Spontaneous Motor Activity and Within Session Habituation. (a) There was no difference between M₂^+/+ (n = 23) and M₂^−/− (n = 21) mice in spontaneous motor activity in a novel environment. The genotypes also did not differ in their habituation to the novel environment as indicated by a decrease in motor activity with time. (b) There was no difference between M₂^+/+ and M₂^−/− mice in vertical activity (rearing) in a novel environment.

Figure 2

Passive Avoidance Trials to Criterion. (a) There was no difference between the genotypes in latency to enter the dark chamber on the first training trial. (b) As indicated by the asterisk, on the second training trial, M2^−/− mice (n = 20) had significantly lower latencies (t = 2.29, df = 41, p = 0.03) than M2^+/+ mice (n = 23) to enter the dark chamber. (c) As indicated by the asterisk, M2^−/− mice required significantly more trials (t = −2.77, df = 41, p =0.008) than M2^+/+ mice to reach the criterion of remaining in the lit chamber for 300 sec. (d) There was no effect of genotype on latency to enter the dark chamber in the 72 hr retention trial.

Figure 3

Between Sessions Habituation.
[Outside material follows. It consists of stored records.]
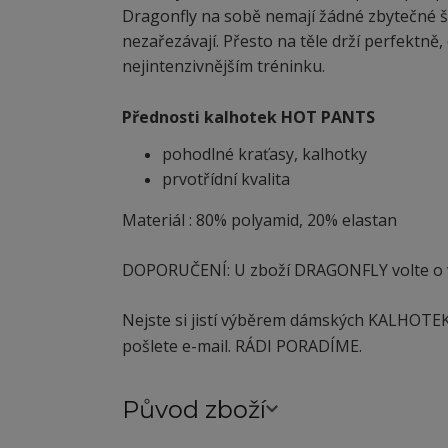
Dragonfly na sobě nemají žádné zbytečné š
nezařezávají. Přesto na těle drží perfektně, 
nejintenzivnějším tréninku.
Přednosti kalhotek HOT PANTS
pohodlné kraťasy, kalhotky
prvotřídní kvalita
Materiál : 80% polyamid, 20% elastan
DOPORUČENÍ: U zboží DRAGONFLY volte o ve
Nejste si jistí výběrem dámských KALHOTEK
pošlete e-mail. RÁDI PORADÍME.
Původ zboží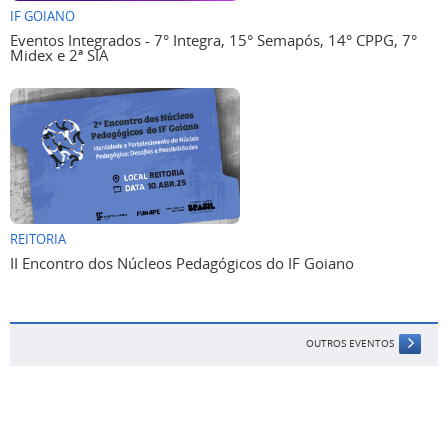
IF GOIANO
Eventos Integrados - 7° Integra, 15° Semapós, 14° CPPG, 7°
Midex e 2ª SIA
REITORIA
II Encontro dos Núcleos Pedagógicos do IF Goiano
OUTROS EVENTOS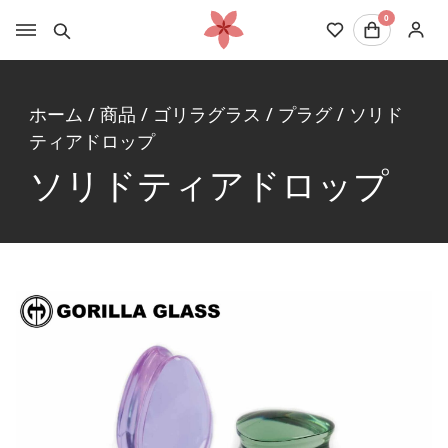
0
ホーム
/
商品
/
ゴリラグラス
/
プラグ
/
ソリド
ティアドロップ
ソリドティアドロップ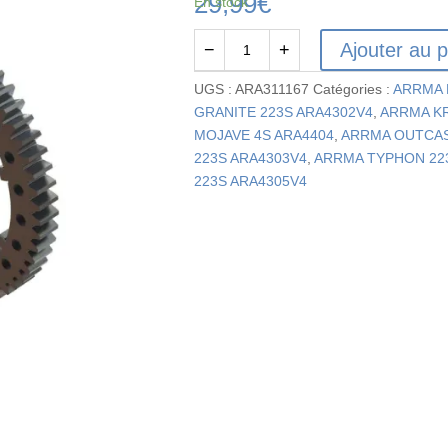
29,99
€
En stock
Ajouter au p
−
+
quantité
de
UGS :
ARA311167
Catégories :
ARRMA 
ARA311167
GRANITE 223S ARA4302V4
,
ARRMA KR
-
MOJAVE 4S ARA4404
,
ARRMA OUTCAS
Engrenage
223S ARA4303V4
,
ARRMA TYPHON 22
droit
223S ARA4305V4
de
différentiel
central
en
métal
57T
0.8
MOD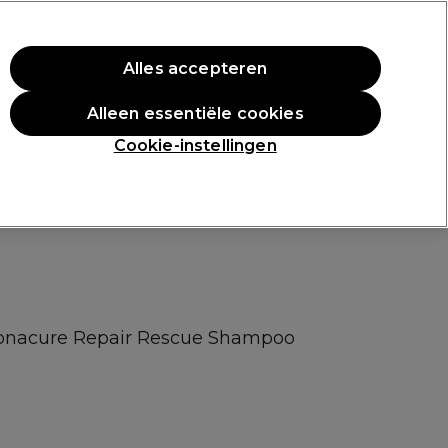
rste aankoop.
*Voorw. van toep.
Alles accepteren
Aanmelden
Alleen essentiële cookies
n
Inspiratie
Professionele Awards
Cookie-instellingen
Bonacure Repair Rescue Shampoo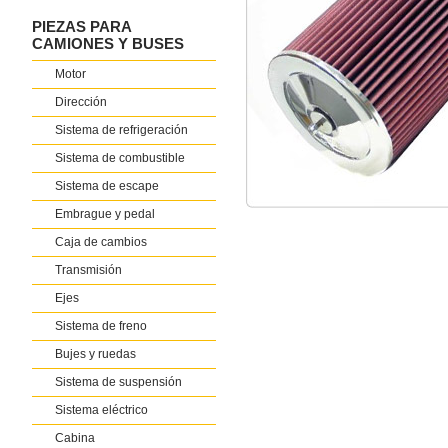
PIEZAS PARA
CAMIONES Y BUSES
Motor
Dirección
Sistema de refrigeración
Sistema de combustible
Sistema de escape
Embrague y pedal
Caja de cambios
Transmisión
Ejes
Sistema de freno
Bujes y ruedas
Sistema de suspensión
Sistema eléctrico
Cabina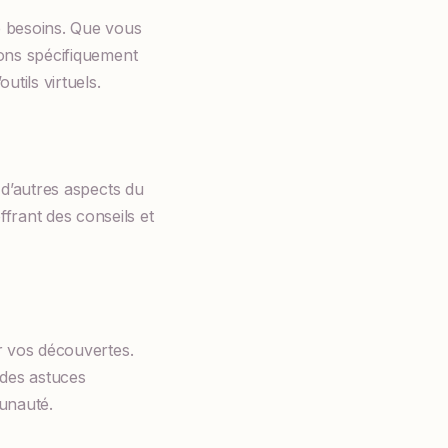
de besoins. Que vous
ions spécifiquement
tils virtuels.
à d’autres aspects du
frant des conseils et
er vos découvertes.
 des astuces
munauté.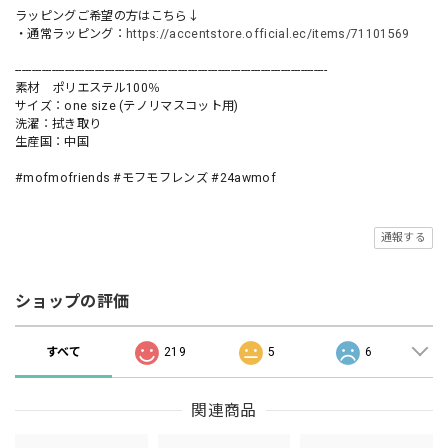
ラッピングご希望の方はこちら↓
・通常ラッピング：
https://accentstore.official.ec/items/71101569
----------------------------------------------------------------------------------------------
素材 ポリエステル100％
サイズ：one size (テノリマスコット用)
洗濯：拭き取り
生産国：中国
#mofmofriends #モフモフレンズ #24awmof
通報する
ショップの評価
すべて
219
5
6
関連商品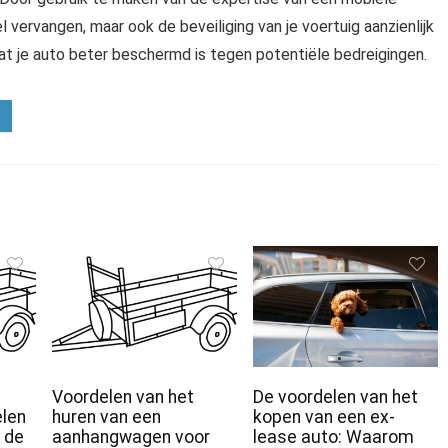
el vervangen, maar ook de beveiliging van je voertuig aanzienlijk
t je auto beter beschermd is tegen potentiële bedreigingen.
Voordelen van het
De voordelen van het
len
huren van een
kopen van een ex-
 de
aanhangwagen voor
lease auto: Waarom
As indicated by the asterisk, M₂^−/− (n = 20) mice exhibited a significantly smaller (t = 2.46, df = 38, p = 0.02) degree of habituation (as measured by a decrease in motor activity) than M₂^+/+ (n = 20) mice during the second exposure (4 hr interval) to a novel environment.

Figure 4

Cued and Contextual Fear Conditioning. (a) During training freezing behavior did not differ by genotype (M₂^+/+, n = 23; M₂^−/−, n = 21) prior or subsequent to cue-shock pairings. (b) During testing for contextual conditioning, there was no effect of genotype on freezing. (c) During testing for cued conditioning, freezing was significantly greater during the first minute of “cue on” than during the last minute of “cue off” (p < 0.01), but there was no effect of genotype on freezing.

Figure 5

Holeboard Task of Spatial Memory. (a) During autoshaping trials, the M₂^−/− mice (n = 15) and M₂^+/+ mice (n = 16) did not differ in their propensity to explore the holes. (b) As indicated by the asterisk, during training in the holeboard task, M₂^−/− mice made a significantly greater number of working memory errors than M₂^+/+ mice (F_{(1, 29)} = 8.04, p =0.008). (c) During training in the holeboard task, M₂^−/− and M₂^+/+ made a similar number of reference memory errors.